#### [WHAT TO PRODUCE]
Nothing but the lines below from the one with "hfov_deg: 57.1" through the one with "hfov_deg: 18.7" should be output, each exactly as given, and no pictures.

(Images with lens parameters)

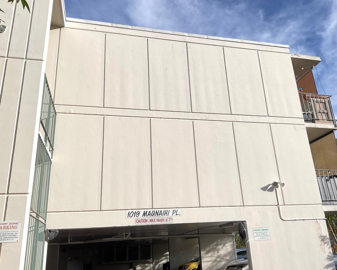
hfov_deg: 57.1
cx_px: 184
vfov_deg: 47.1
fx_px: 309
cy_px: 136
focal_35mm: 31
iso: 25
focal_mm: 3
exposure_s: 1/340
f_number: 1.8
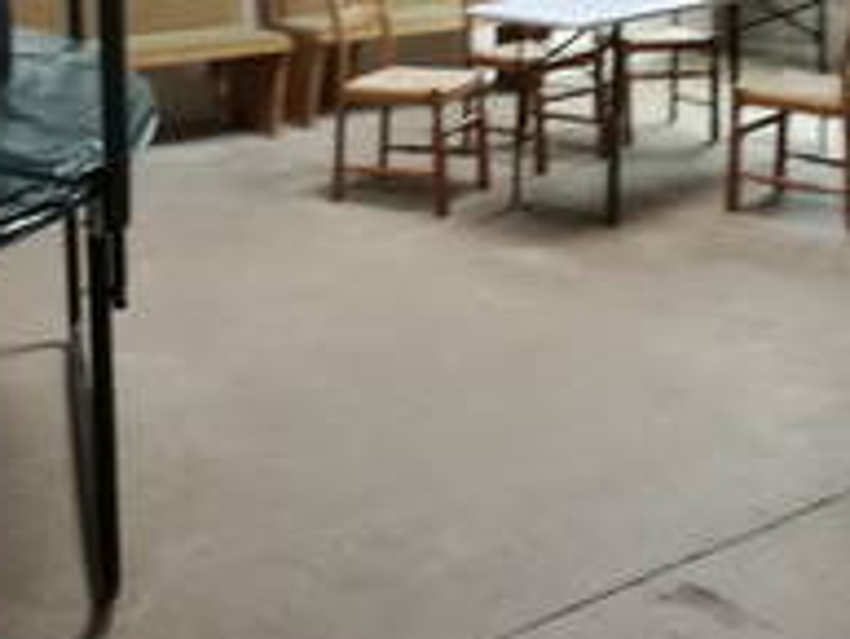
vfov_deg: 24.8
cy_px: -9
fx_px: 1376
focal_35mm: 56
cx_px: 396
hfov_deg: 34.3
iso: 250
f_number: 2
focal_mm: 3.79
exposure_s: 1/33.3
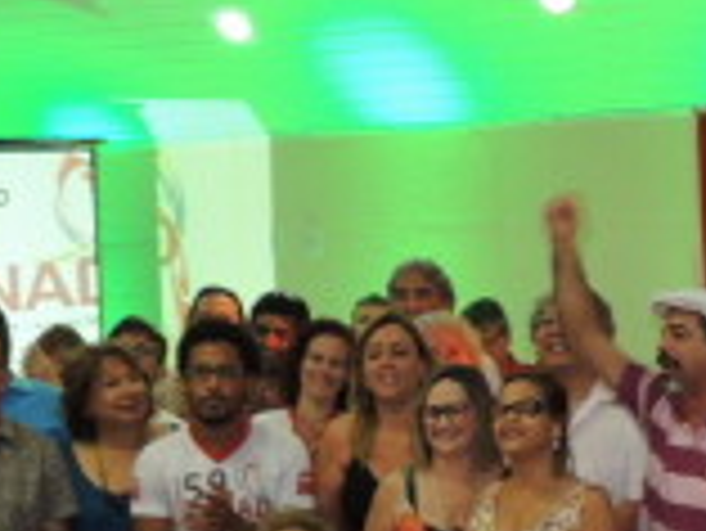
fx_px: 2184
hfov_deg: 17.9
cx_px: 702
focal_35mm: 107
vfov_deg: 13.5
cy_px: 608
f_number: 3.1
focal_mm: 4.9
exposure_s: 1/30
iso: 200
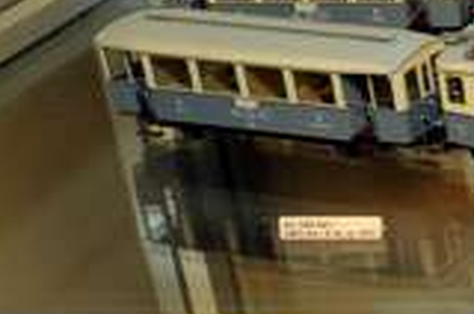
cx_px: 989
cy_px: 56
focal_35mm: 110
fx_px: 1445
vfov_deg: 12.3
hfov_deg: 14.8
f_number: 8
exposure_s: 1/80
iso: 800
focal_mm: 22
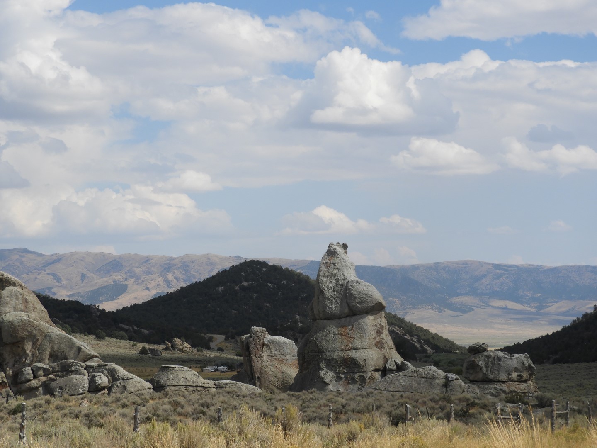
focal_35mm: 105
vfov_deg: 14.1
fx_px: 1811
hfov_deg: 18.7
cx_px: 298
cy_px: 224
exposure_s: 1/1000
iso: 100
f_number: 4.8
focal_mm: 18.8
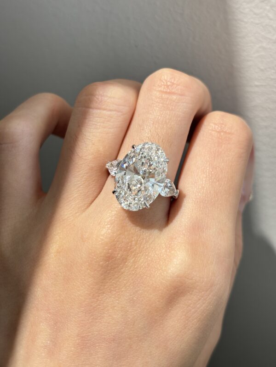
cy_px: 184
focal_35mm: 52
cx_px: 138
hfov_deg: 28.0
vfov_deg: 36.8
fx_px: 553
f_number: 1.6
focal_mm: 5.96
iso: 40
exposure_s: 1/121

---

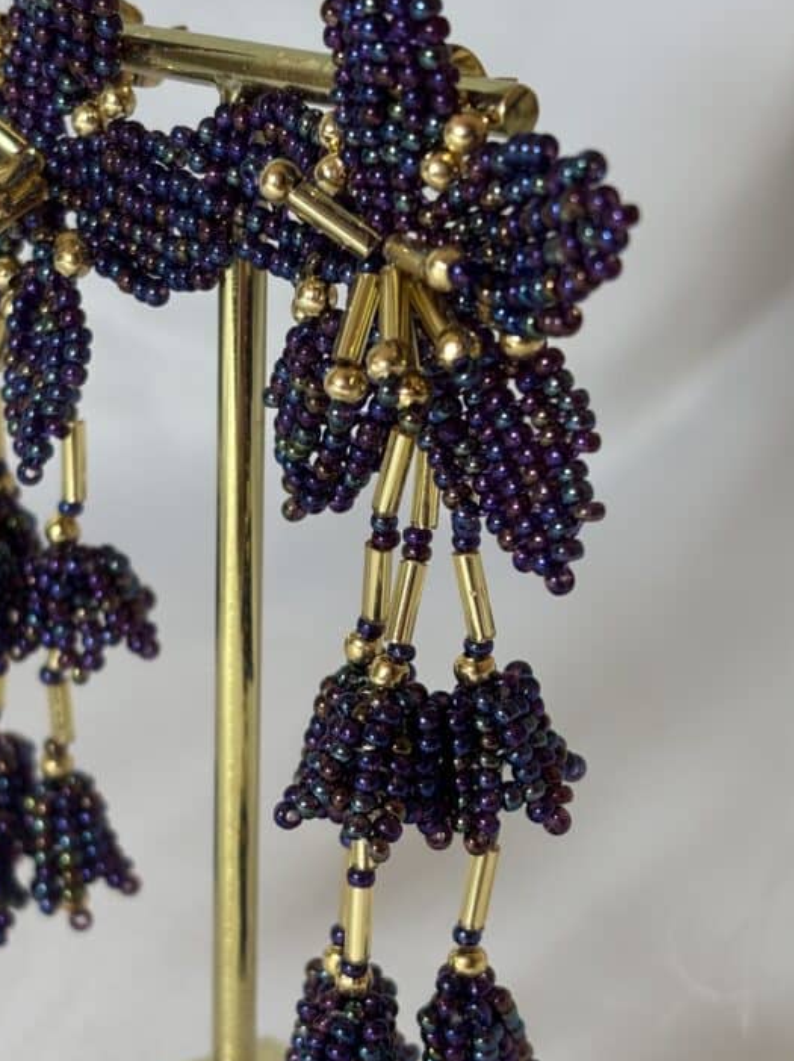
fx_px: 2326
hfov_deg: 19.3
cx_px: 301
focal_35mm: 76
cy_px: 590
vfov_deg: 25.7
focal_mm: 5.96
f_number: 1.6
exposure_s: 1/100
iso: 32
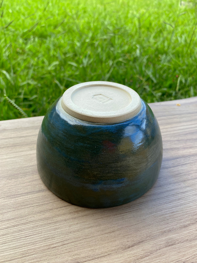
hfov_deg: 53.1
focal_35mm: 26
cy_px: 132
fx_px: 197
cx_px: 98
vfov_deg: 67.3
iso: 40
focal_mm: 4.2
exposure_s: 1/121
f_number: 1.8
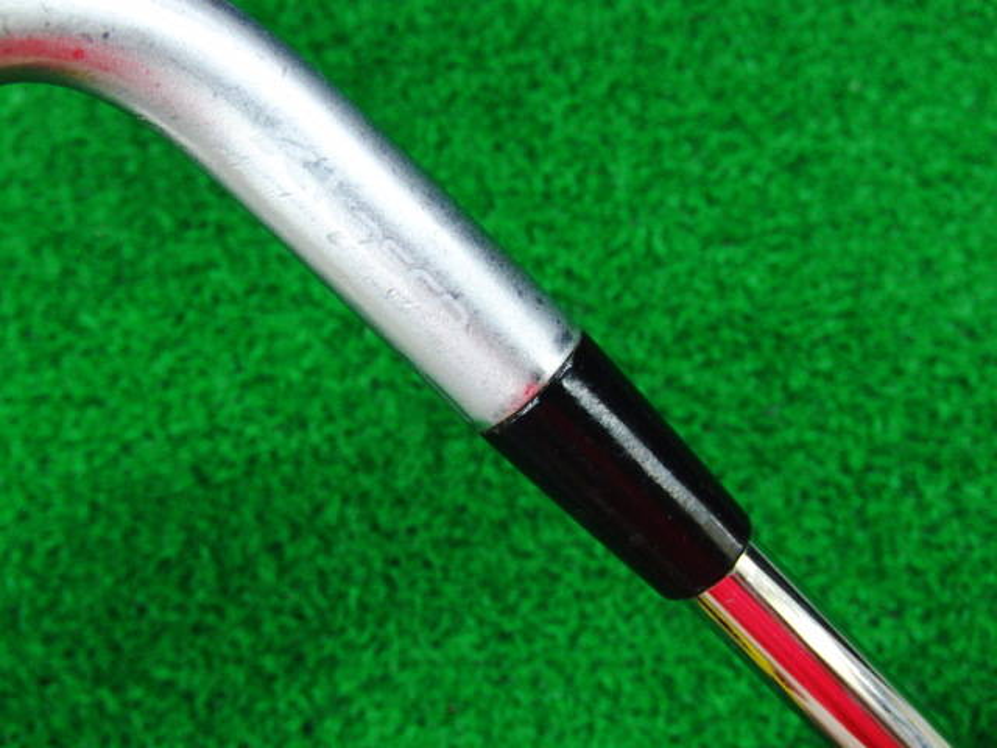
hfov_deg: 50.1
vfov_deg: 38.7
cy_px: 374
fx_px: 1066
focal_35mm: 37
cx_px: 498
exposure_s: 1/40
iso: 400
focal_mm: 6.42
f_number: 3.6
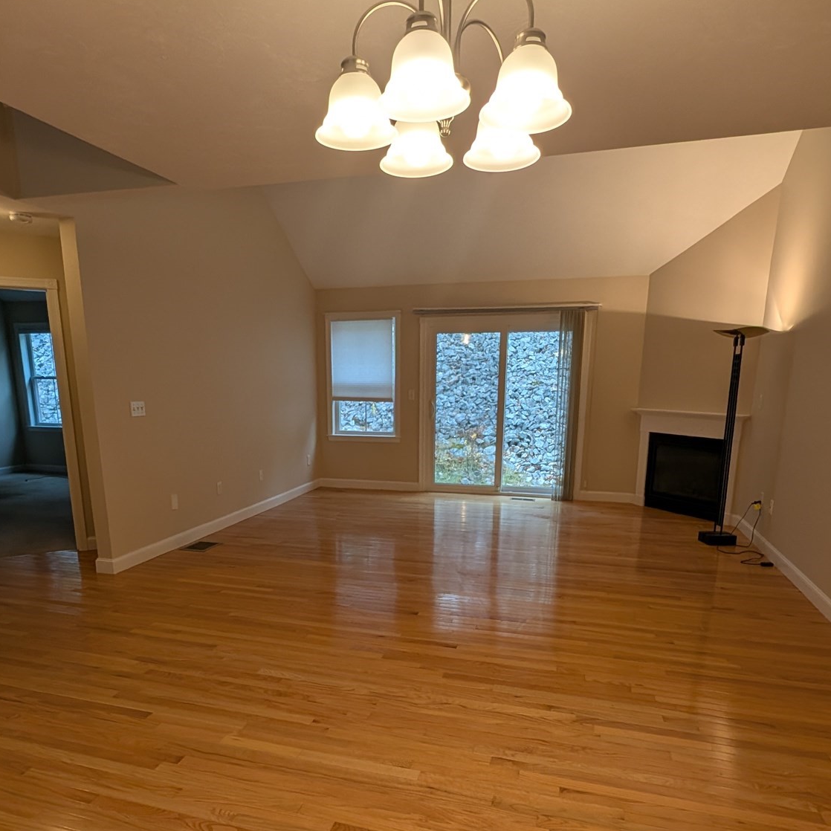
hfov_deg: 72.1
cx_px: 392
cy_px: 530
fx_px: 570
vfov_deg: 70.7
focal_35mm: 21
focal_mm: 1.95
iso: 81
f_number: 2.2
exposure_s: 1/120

#### [ANSWER SPACE]
hfov_deg: 57.1
cx_px: 184
vfov_deg: 47.1
fx_px: 309
cy_px: 136
focal_35mm: 31
iso: 25
focal_mm: 3
exposure_s: 1/340
f_number: 1.8
vfov_deg: 24.8
cy_px: -9
fx_px: 1376
focal_35mm: 56
cx_px: 396
hfov_deg: 34.3
iso: 250
f_number: 2
focal_mm: 3.79
exposure_s: 1/33.3
fx_px: 2184
hfov_deg: 17.9
cx_px: 702
focal_35mm: 107
vfov_deg: 13.5
cy_px: 608
f_number: 3.1
focal_mm: 4.9
exposure_s: 1/30
iso: 200
cx_px: 989
cy_px: 56
focal_35mm: 110
fx_px: 1445
vfov_deg: 12.3
hfov_deg: 14.8
f_number: 8
exposure_s: 1/80
iso: 800
focal_mm: 22
focal_35mm: 105
vfov_deg: 14.1
fx_px: 1811
hfov_deg: 18.7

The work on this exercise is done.